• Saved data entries
┄┄┄┄┄┄

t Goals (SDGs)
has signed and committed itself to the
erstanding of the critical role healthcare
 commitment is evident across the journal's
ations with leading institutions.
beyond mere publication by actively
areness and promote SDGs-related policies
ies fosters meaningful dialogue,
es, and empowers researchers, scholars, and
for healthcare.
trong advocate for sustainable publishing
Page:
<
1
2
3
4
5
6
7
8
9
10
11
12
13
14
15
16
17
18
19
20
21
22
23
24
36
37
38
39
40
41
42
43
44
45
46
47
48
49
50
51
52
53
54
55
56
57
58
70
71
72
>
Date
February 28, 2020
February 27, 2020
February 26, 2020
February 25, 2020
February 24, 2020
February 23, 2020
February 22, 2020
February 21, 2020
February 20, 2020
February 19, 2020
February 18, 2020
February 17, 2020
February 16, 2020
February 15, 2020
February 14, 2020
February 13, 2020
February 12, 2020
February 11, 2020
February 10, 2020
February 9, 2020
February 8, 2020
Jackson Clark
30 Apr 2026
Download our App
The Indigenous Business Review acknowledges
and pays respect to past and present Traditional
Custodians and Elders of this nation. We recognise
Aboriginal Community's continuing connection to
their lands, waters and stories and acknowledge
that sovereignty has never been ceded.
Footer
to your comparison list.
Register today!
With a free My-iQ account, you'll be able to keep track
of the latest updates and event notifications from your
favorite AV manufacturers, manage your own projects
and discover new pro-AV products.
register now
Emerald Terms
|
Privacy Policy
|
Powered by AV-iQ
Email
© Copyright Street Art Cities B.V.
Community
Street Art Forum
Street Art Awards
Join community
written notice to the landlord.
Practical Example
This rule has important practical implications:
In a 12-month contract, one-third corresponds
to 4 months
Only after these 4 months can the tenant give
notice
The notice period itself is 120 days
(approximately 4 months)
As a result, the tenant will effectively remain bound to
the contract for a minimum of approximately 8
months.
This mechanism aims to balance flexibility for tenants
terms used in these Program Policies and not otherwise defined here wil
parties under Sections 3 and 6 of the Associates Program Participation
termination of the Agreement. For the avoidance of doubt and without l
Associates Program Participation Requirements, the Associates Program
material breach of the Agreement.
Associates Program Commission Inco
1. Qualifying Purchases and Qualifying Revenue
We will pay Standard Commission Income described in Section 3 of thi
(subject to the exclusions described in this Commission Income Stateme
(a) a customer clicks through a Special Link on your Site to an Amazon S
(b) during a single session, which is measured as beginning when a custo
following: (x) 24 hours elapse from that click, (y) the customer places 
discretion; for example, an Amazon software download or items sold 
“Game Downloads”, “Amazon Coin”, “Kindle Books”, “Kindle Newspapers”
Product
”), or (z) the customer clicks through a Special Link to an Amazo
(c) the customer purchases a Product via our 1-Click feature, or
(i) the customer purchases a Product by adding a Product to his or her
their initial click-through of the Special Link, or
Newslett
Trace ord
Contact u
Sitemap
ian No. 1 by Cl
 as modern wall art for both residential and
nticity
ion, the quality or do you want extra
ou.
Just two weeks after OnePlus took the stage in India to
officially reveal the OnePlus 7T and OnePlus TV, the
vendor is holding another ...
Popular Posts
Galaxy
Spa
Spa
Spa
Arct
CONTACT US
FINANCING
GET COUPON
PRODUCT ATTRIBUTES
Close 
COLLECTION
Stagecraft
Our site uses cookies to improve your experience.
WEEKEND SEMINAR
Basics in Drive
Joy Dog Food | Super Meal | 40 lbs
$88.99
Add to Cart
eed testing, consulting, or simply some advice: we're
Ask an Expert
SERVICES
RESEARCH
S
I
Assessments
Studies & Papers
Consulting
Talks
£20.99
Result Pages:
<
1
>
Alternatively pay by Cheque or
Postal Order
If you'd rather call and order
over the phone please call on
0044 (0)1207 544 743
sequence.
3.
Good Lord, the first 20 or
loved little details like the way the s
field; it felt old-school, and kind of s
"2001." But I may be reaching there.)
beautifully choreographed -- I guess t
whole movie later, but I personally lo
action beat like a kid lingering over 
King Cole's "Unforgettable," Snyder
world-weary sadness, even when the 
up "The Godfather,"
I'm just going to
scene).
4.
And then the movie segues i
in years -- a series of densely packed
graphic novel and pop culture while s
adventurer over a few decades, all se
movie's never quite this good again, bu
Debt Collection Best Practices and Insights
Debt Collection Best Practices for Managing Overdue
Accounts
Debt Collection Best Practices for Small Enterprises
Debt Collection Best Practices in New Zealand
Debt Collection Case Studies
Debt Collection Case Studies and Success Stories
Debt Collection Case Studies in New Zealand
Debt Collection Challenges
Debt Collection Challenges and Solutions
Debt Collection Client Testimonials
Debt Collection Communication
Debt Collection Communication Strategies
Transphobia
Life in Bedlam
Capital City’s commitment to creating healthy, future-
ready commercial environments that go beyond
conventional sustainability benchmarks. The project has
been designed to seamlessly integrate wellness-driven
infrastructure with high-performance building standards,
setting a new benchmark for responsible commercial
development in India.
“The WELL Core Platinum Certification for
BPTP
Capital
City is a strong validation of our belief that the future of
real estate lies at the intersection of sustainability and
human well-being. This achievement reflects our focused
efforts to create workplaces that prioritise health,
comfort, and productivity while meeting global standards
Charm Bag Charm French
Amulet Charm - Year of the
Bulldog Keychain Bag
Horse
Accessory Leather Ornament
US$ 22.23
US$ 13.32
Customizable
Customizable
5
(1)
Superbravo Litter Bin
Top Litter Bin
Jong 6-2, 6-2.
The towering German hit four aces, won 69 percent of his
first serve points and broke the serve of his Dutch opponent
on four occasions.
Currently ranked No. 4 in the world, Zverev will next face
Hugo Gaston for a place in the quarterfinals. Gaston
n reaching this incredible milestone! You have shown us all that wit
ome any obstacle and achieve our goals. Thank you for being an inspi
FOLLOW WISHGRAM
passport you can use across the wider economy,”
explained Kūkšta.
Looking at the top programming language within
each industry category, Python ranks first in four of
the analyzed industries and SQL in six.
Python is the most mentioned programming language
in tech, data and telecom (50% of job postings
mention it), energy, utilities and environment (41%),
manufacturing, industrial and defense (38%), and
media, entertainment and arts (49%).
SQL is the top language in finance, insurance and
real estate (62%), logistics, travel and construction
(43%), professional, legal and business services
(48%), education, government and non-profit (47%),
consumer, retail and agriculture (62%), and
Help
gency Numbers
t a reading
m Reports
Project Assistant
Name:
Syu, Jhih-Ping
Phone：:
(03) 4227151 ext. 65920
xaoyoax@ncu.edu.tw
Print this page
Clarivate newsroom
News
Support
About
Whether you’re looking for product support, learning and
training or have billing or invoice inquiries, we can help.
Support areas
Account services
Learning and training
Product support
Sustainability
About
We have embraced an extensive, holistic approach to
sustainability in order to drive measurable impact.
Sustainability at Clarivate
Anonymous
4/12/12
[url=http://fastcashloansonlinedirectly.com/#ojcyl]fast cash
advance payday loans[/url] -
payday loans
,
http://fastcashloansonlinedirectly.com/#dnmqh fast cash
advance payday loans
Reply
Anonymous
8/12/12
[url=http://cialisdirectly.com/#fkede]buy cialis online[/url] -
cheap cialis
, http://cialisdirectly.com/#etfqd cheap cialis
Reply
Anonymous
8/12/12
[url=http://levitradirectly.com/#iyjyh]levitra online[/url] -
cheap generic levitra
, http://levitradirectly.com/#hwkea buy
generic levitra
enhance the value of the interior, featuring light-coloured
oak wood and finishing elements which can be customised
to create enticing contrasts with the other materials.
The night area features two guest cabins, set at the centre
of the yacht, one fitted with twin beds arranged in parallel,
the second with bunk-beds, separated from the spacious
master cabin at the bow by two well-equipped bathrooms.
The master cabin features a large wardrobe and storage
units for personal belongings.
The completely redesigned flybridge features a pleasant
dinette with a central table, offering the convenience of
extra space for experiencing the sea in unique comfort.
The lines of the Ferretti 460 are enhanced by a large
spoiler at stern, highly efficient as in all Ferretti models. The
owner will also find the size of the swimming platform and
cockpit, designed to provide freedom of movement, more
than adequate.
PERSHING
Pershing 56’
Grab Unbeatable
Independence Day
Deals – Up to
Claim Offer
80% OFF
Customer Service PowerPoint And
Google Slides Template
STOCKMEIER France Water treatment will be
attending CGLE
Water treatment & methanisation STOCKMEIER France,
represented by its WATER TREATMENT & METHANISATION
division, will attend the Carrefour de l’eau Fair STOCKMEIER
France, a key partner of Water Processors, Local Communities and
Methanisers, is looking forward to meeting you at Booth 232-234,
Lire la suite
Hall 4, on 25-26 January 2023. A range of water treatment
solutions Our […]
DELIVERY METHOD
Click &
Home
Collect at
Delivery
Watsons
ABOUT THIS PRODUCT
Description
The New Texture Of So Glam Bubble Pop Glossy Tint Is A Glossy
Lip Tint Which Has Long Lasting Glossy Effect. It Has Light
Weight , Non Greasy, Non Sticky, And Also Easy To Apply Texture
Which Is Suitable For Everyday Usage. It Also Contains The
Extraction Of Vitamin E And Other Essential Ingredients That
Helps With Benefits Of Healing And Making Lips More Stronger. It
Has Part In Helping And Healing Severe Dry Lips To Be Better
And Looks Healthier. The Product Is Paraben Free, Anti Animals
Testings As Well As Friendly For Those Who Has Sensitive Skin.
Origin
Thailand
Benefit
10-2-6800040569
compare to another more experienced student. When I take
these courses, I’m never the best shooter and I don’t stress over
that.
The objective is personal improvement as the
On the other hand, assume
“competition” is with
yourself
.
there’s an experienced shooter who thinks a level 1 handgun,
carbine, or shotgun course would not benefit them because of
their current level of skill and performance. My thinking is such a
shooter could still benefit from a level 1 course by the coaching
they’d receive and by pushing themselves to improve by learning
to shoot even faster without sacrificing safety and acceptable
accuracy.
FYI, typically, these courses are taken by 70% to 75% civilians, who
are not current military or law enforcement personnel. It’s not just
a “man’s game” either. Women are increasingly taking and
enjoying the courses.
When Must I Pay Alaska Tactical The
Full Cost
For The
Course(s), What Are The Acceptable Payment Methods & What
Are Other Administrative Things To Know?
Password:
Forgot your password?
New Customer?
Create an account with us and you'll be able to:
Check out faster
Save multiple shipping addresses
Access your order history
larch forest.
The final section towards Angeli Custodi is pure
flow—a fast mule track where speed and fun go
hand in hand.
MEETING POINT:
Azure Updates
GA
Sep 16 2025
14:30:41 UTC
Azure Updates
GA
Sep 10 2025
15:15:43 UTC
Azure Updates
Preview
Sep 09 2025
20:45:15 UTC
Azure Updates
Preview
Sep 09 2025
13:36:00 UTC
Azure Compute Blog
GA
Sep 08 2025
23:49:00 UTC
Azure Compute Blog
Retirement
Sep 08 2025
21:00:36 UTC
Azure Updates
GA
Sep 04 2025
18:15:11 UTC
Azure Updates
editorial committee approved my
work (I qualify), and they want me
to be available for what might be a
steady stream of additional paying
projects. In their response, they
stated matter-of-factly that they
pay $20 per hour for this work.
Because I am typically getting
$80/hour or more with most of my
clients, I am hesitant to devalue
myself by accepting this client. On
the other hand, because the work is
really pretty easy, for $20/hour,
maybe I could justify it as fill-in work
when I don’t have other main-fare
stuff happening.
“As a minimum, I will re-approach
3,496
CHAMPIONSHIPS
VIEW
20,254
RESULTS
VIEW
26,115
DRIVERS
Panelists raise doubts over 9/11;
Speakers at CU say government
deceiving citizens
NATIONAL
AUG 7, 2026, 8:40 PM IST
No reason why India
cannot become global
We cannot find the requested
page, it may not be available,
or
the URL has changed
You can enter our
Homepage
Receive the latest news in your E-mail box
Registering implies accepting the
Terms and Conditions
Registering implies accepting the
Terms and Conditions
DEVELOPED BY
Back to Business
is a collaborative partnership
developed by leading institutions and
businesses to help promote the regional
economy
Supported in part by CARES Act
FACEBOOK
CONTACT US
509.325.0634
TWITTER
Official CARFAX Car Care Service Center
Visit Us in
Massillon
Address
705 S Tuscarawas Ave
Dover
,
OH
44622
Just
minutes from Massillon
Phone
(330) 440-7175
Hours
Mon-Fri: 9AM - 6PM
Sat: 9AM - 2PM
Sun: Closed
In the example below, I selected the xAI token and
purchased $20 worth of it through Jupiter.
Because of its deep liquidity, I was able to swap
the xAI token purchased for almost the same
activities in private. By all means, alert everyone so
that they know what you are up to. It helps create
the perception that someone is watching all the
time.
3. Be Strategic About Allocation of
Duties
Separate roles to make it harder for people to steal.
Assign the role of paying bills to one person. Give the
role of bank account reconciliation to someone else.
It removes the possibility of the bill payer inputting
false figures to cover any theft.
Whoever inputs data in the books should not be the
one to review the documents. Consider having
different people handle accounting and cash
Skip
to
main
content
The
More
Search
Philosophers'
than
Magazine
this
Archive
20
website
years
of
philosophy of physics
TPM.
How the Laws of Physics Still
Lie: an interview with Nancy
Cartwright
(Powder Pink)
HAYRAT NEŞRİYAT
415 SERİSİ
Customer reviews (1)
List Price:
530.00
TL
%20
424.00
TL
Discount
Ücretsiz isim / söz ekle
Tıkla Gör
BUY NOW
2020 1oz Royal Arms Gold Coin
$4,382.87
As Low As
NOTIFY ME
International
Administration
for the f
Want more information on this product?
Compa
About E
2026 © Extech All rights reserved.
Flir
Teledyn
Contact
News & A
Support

┄┄┄┄┄┄

• ACTIVITY
Look above for the line holding "on four occasions.", then set down exactly that line and every line after it up to and including the line holding "SQL is the top", with nothing else.

• TASK ANSWER
on four occasions.
Currently ranked No. 4 in the world, Zverev will next face
Hugo Gaston for a place in the quarterfinals. Gaston
n reaching this incredible milestone! You have shown us all that wit
ome any obstacle and achieve our goals. Thank you for being an inspi
FOLLOW WISHGRAM
passport you can use across the wider economy,”
explained Kūkšta.
Looking at the top programming language within
each industry category, Python ranks first in four of
the analyzed industries and SQL in six.
Python is the most mentioned programming language
in tech, data and telecom (50% of job postings
mention it), energy, utilities and environment (41%),
manufacturing, industrial and defense (38%), and
media, entertainment and arts (49%).
SQL is the top language in finance, insurance and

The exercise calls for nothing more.